Republican John McCain questioned Democratic rival Barack Obama's readiness for the White House and Obama planned a prime-time television appeal as a bruising presidential battle hit the final stretch.
McCain kicked off a tour of the must-win state of Florida with a warning that Democratic control of the White House and Congress would be bad news for small businesses and American workers.
"The answer to a slowing economy is not higher taxes, but that is exactly what is going to happen when the Democrats have total control of Washington. We can't let that happen," McCain told supporters at a rally in Miami, Florida, six days before the vote.
McCain has charged that Obama's plans to raise taxes on those making more than $US250,000 would hurt small businesses, saying Obama wants to be "Redistributor in Chief".
"Senator Obama is running to spread the wealth. I'm running to create more wealth. Senator Obama is running to punish the successful. I'm running to make everyone successful," McCain said.
Obama, who has proposed tax cuts for lower- and middle-income workers, said McCain's economic policies would be bad news for the middle class and would mean more of the Republican approach followed by President George W Bush.
"He's spending these last few days calling me every name in the book. I'm sorry to see my opponent sink so low," Obama said in remarks prepared for delivery in Raleigh, North Carolina.
"So let's cut through the negative ads and the phony attacks - under John McCain, the middle class will watch wealth get favored over work, jobs get shipped overseas, and the cost of health care and college go through the roof," he said.
McCain is struggling to overtake Obama's lead in national polls and to defend about a dozen key battleground states won by Bush in 2004, with Florida and its 27 electoral votes leading the list.
A Reuters/C-SPAN/Zogby poll showed Obama with a 5-point national lead on McCain. A blizzard of recent national polls gave Obama a national lead ranging from 2 points to 15 points.
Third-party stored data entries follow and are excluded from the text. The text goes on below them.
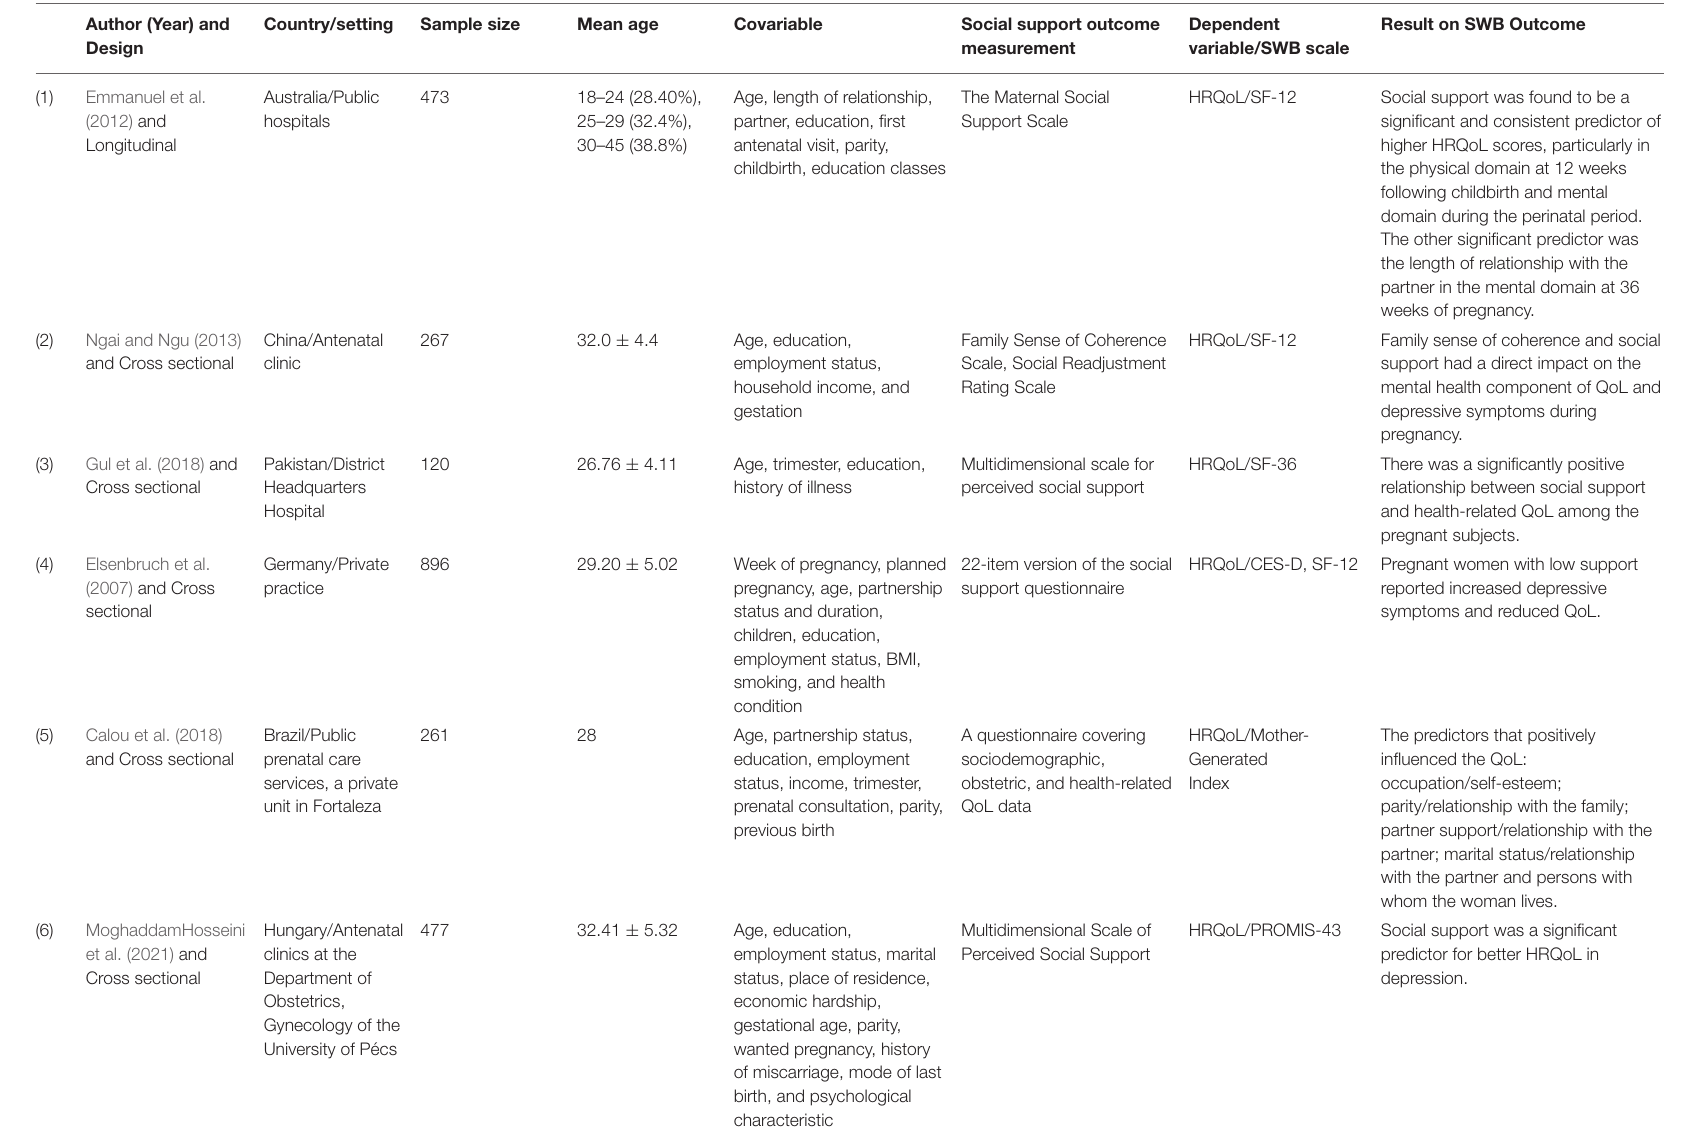
TABLE 3 | The effect of social support (SS) on SWB among pregnant women. Author (Year) and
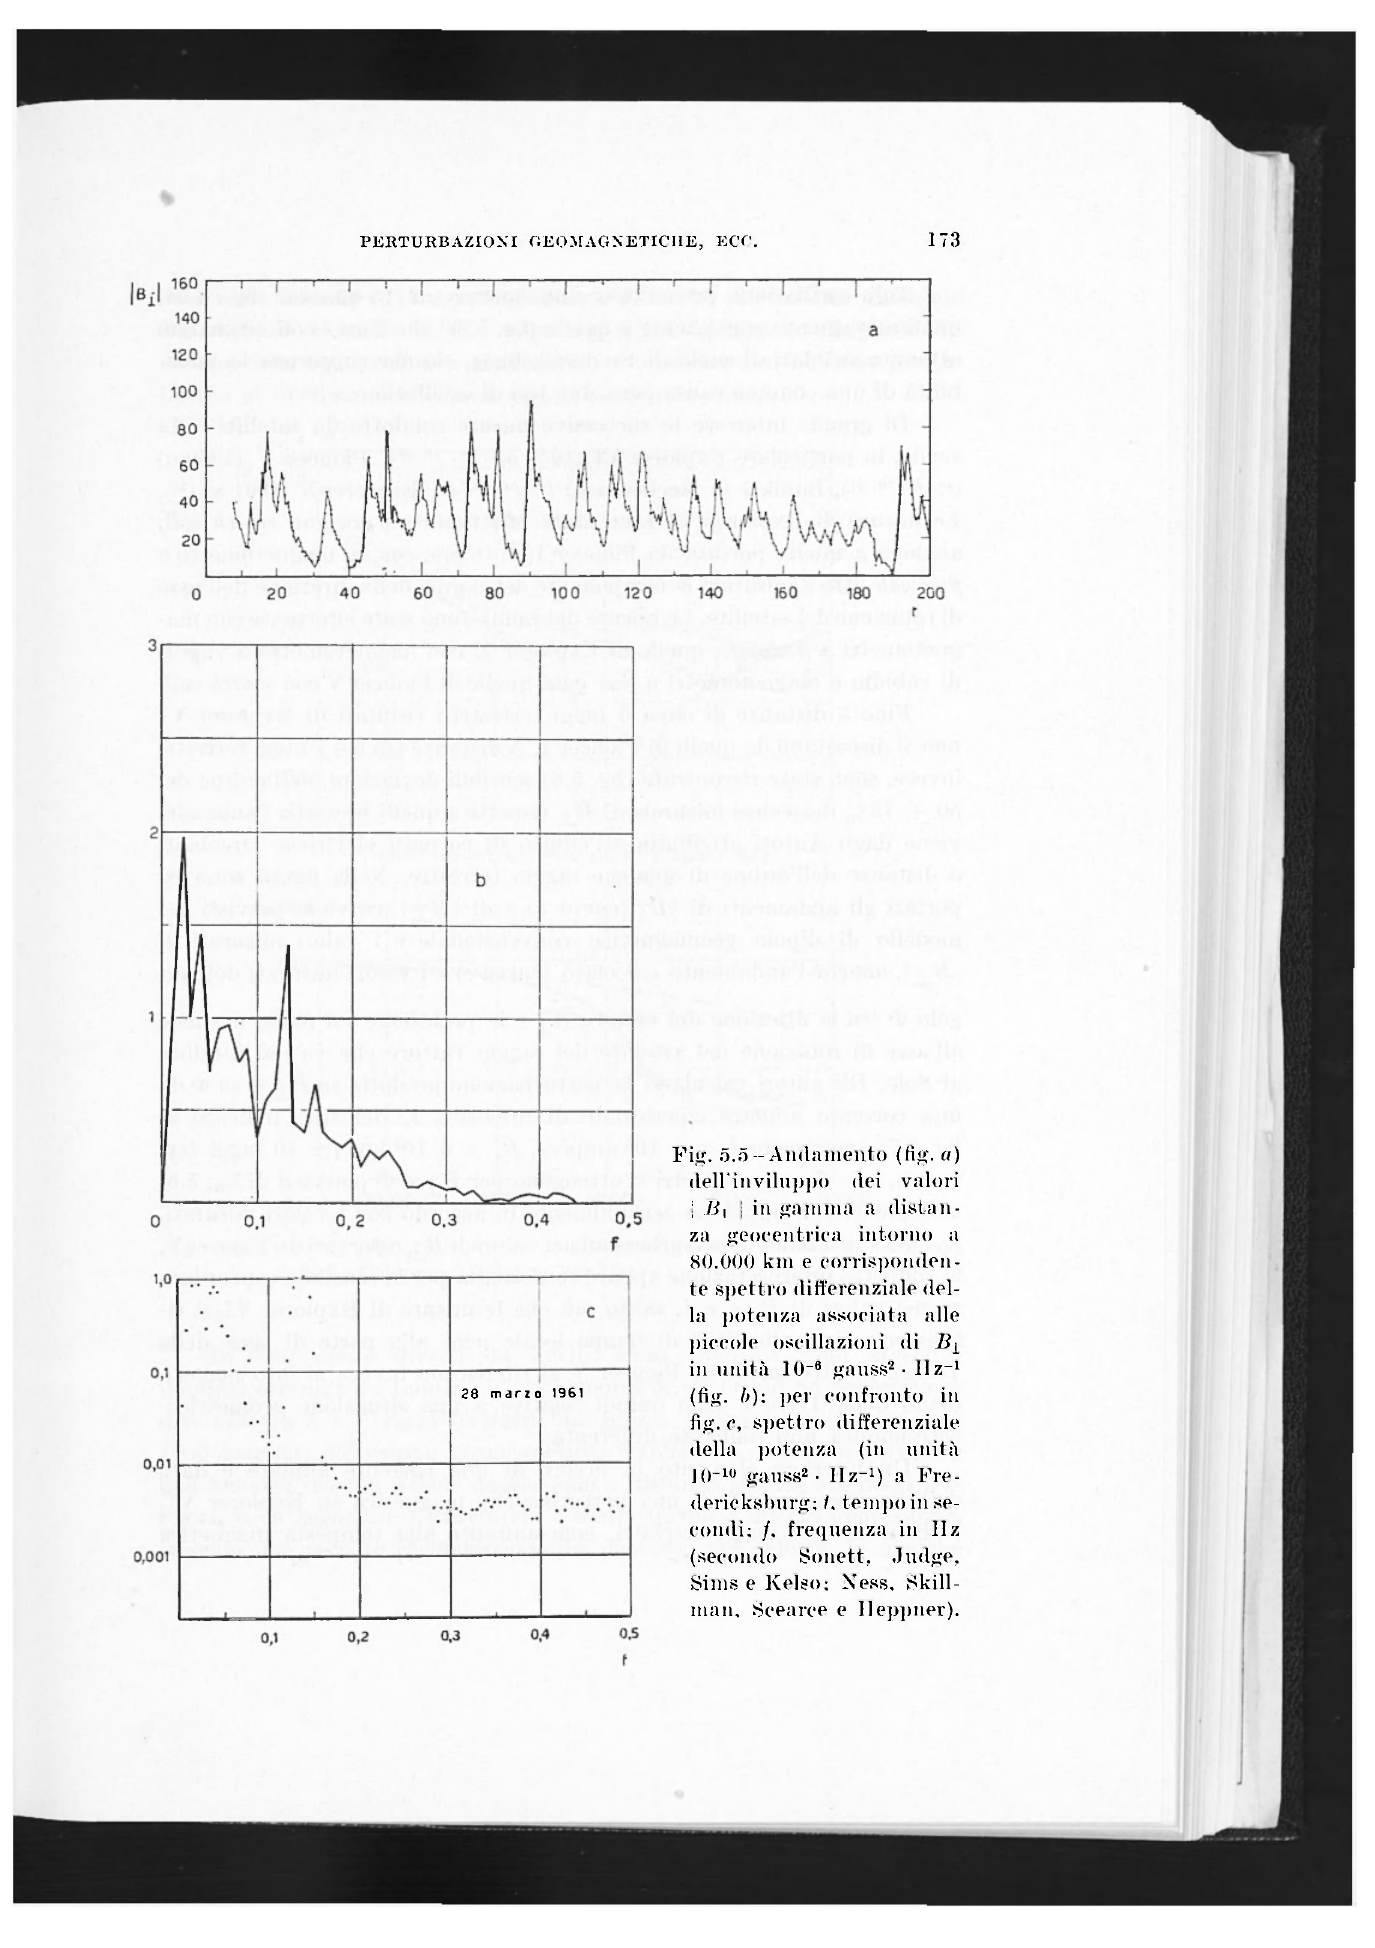
Fig. 5.5-Andamento (fig. a)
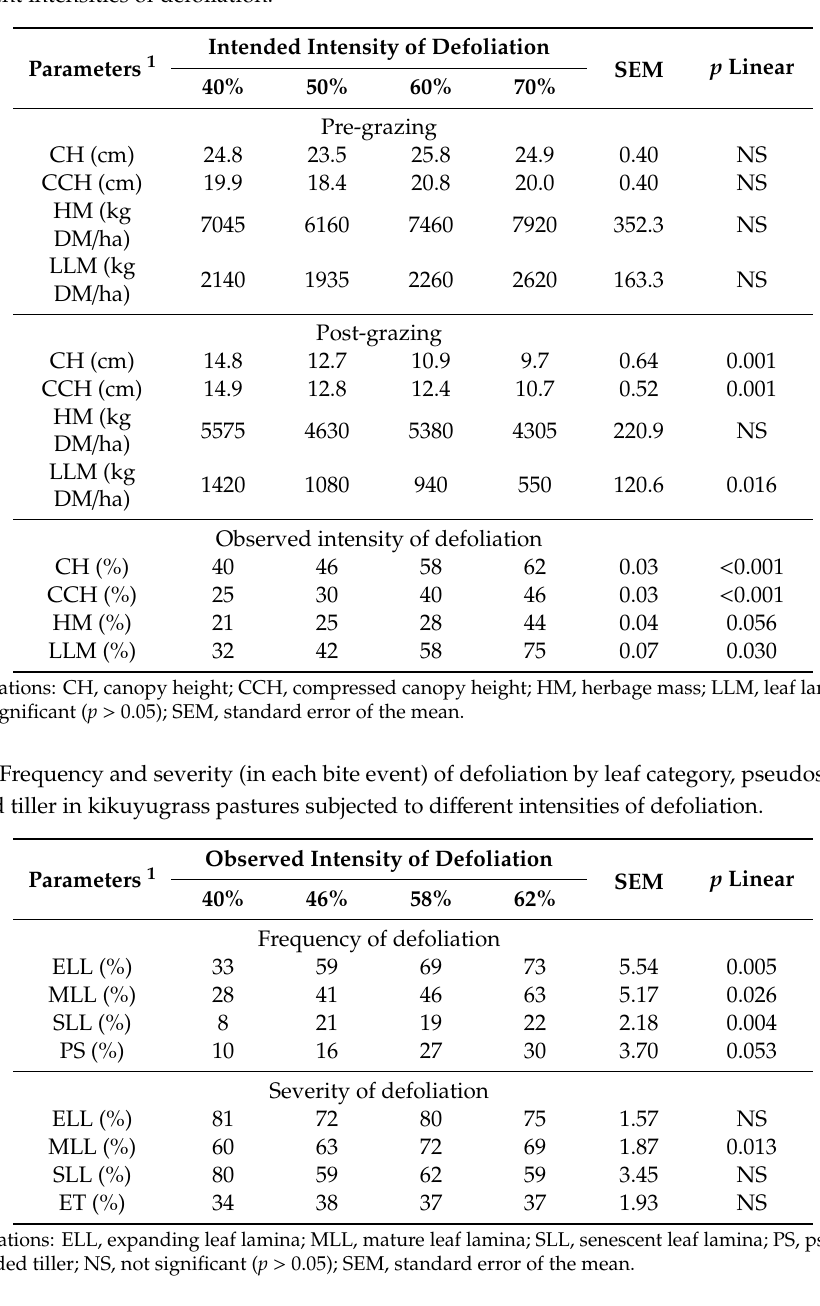
Table 1. Some average canopy characteristics at pre- and post-grazing in kikuyugrass pastures subjected to di ff erent intensities of defoliation.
But the key for both candidates is winning the 270 electoral votes needed to capture the White House, and Florida is a big piece of the puzzle.
Florida crucial
A win in Florida for Obama, who earlier this month sent two of his top campaign officials to the state to supervise the voter turnout effort, could clinch the White House for him.
"We need to win in Florida," McCain, an Arizona senator, said in Miami. Polls show the two candidates running about even or Obama slightly ahead in the state that decided the 2000 election after a disputed recount.
Obama also planned a visit to Florida, where he will make his first joint campaign appearance with former President Bill Clinton at a late-night rally in Orlando after an expensive prime-time television address on three networks.
Obama, whose fundraising juggernaut has broken all records and allowed him to blanket battleground states with ads, has purchased 30 minutes of time on CBS, NBC and Fox for an extended pitch on his economic plans.
The ad, which costs about $US1 million for each network, coincides with the anniversary of the October 29, 1929, "Black Tuesday" stock market crash that ushered in the Great Depression.
Obama has surged in the last month in conjunction with the Wall Street economic crisis, with polls showing voters prefer his approach to turning around the economy.
McCain has tried to paint Obama, a first-term senator from Illinois, as too inexperienced to trust in the Oval Office, and he released another advertisement expanding on the theme.
"Behind the fancy speeches, grand promises and TV special lies the truth - with crises at home and abroad, Barack Obama lacks the experience America needs," the narrator said.
McCain also renewed his call for the Los Angeles Times to release a videotape of a 2003 banquet where Obama spoke of his friendship with Rashid Khalidi, a leading Palestinian scholar and activist. Also present was William Ayers, a former 1960s radical who Obama served with on a community board in Chicago.
The Times reported on the contents of the tape in an April 2008 story about Obama's ties with Palestinians and Jews, but says it cannot release the tape because it was obtained from a source on the promise it would not be released to the public.
"Now why that should not be made pubic is beyond me. I guarantee you, if there was a tape with me and Sarah Palin and some neo-Nazi or one of those, you think that that tape wouldn't be made public?" McCain said in a radio interview.
McCain's running mate Sarah Palin, the governor of Alaska, warned that Americans should not let up in the quest for more energy independence just because the cost of oil has dropped below $US70 a barrel.
"Though this sudden drop in prices sure makes a difference for families across America, the dangers of our dependence on foreign oil are just as they were before," Palin said in Toledo, Ohio.